**What needs to be done**. Put the lines between the one containing "## INFORME DEL TRABAJO FINAL" and the one containing "### Socket库提供查询IP地址的功能", inclusive, into a JSON list of strings with one string per line and no blank lines.

**Source data**.
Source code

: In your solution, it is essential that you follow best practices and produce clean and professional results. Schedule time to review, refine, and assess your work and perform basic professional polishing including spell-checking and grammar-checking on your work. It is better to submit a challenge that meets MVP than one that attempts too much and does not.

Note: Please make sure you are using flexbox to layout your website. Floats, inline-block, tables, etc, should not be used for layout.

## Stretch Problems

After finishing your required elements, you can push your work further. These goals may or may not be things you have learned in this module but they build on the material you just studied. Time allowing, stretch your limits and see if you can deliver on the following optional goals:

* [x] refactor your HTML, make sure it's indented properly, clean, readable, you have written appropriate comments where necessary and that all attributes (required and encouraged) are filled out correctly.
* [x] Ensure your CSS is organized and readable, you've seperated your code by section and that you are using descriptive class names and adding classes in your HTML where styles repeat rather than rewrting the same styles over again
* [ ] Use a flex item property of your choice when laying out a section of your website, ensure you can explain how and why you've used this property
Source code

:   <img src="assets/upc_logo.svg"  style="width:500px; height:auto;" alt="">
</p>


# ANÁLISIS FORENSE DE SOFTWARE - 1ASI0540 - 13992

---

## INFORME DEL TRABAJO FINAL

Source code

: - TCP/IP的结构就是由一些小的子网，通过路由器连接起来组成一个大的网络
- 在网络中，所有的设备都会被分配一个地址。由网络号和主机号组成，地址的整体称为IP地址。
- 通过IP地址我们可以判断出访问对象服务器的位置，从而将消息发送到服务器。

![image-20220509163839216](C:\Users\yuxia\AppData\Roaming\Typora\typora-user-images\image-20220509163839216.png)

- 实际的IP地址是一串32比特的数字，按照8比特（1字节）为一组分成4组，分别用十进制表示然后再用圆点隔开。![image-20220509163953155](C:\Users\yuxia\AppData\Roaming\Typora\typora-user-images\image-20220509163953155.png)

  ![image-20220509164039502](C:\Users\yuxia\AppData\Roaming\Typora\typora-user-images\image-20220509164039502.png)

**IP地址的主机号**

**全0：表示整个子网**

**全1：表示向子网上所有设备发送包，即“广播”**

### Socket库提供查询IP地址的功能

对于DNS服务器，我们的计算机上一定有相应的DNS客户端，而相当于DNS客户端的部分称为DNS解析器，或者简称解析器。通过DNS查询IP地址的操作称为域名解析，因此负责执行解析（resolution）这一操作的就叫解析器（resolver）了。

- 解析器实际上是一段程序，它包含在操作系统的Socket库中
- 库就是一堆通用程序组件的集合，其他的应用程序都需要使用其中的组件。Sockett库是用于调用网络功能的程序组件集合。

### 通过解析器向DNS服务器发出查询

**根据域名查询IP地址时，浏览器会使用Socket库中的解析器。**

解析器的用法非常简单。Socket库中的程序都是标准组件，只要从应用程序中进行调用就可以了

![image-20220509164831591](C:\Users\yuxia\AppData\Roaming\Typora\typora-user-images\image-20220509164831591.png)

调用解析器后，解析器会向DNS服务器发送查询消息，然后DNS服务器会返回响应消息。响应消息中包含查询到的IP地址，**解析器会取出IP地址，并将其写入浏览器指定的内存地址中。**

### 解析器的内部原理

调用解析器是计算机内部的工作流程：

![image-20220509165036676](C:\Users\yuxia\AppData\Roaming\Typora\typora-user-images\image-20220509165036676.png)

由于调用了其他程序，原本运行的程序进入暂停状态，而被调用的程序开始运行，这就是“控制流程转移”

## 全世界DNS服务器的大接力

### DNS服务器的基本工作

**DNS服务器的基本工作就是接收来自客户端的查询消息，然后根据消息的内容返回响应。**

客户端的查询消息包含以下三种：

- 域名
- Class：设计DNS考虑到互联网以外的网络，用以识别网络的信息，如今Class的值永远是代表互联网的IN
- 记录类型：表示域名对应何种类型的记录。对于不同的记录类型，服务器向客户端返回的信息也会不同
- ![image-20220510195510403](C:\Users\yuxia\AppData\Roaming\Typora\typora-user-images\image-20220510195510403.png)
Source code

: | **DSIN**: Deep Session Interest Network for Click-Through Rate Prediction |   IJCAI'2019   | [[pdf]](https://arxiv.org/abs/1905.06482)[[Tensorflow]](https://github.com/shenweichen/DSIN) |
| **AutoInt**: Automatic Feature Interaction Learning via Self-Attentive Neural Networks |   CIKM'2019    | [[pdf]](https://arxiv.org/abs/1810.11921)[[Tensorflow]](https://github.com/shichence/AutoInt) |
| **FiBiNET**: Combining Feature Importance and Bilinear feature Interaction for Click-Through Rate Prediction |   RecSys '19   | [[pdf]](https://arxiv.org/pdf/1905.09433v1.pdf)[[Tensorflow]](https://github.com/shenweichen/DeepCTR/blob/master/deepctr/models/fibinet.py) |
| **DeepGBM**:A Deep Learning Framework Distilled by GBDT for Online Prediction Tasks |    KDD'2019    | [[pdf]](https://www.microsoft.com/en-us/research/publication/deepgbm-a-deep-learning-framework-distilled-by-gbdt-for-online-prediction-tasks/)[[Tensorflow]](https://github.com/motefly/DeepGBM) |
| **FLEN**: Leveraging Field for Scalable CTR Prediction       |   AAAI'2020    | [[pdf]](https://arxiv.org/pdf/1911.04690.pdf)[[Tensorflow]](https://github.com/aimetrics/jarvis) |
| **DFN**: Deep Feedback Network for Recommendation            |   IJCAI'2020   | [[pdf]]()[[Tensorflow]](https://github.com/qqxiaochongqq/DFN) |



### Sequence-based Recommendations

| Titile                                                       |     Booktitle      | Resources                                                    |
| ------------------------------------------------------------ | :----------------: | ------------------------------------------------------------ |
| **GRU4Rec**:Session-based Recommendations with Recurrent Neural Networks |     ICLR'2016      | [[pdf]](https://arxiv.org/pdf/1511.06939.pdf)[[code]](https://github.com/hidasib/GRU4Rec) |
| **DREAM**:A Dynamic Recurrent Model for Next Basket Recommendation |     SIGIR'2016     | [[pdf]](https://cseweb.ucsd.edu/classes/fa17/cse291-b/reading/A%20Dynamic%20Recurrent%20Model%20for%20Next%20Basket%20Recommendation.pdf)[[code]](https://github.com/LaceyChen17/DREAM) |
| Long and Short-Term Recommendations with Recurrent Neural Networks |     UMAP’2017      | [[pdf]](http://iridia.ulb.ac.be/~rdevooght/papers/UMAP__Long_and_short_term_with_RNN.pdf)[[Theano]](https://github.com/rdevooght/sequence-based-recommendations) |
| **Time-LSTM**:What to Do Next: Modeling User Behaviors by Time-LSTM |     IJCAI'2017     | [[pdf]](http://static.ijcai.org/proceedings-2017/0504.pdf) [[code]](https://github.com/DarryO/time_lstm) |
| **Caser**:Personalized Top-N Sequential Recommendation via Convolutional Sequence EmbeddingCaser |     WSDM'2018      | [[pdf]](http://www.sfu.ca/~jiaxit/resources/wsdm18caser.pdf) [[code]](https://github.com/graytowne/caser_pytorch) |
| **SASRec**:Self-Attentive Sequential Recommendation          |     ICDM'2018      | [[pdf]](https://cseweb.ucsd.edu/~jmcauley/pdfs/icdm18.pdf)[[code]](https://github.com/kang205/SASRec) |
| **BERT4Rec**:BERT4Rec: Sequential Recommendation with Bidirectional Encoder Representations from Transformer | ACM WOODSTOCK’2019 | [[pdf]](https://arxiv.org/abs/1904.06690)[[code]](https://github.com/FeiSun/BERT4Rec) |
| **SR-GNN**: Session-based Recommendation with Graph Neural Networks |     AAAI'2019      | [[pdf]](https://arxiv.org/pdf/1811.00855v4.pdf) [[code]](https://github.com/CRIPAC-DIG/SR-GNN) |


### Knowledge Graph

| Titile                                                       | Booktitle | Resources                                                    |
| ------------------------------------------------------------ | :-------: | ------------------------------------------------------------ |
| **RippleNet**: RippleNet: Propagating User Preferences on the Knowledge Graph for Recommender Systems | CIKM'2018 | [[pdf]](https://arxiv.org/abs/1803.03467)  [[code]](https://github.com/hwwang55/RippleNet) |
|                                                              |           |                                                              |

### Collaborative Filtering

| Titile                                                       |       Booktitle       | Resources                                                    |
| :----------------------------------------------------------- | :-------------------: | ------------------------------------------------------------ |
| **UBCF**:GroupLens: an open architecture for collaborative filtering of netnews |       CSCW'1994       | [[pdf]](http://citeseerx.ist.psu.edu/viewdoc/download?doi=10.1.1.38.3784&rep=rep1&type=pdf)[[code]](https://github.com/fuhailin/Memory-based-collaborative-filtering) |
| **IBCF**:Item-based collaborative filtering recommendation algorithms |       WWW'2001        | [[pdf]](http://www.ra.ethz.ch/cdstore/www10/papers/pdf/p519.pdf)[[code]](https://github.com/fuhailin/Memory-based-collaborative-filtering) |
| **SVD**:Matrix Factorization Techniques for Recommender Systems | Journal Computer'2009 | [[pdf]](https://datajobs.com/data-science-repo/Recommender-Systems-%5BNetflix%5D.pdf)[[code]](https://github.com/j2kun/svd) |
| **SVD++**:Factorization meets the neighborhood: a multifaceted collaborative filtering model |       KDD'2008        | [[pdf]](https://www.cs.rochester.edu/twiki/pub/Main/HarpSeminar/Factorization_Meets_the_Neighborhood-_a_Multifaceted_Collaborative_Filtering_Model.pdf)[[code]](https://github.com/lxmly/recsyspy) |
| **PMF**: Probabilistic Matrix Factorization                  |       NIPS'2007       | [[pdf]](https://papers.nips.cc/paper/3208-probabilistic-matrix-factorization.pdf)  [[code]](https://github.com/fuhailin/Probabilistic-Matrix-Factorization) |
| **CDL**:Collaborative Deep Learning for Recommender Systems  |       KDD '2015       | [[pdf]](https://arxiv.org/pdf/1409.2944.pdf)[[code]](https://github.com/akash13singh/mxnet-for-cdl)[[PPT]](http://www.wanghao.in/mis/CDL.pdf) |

**Exercise solution**.
[
  "## INFORME DEL TRABAJO FINAL",
  "Source code",
  ": - TCP/IP的结构就是由一些小的子网，通过路由器连接起来组成一个大的网络",
  "- 在网络中，所有的设备都会被分配一个地址。由网络号和主机号组成，地址的整体称为IP地址。",
  "- 通过IP地址我们可以判断出访问对象服务器的位置，从而将消息发送到服务器。",
  "![image-20220509163839216](C:\\Users\\yuxia\\AppData\\Roaming\\Typora\\typora-user-images\\image-20220509163839216.png)",
  "- 实际的IP地址是一串32比特的数字，按照8比特（1字节）为一组分成4组，分别用十进制表示然后再用圆点隔开。![image-20220509163953155](C:\\Users\\yuxia\\AppData\\Roaming\\Typora\\typora-user-images\\image-20220509163953155.png)",
  "  ![image-20220509164039502](C:\\Users\\yuxia\\AppData\\Roaming\\Typora\\typora-user-images\\image-20220509164039502.png)",
  "**IP地址的主机号**",
  "**全0：表示整个子网**",
  "**全1：表示向子网上所有设备发送包，即“广播”**",
  "### Socket库提供查询IP地址的功能"
]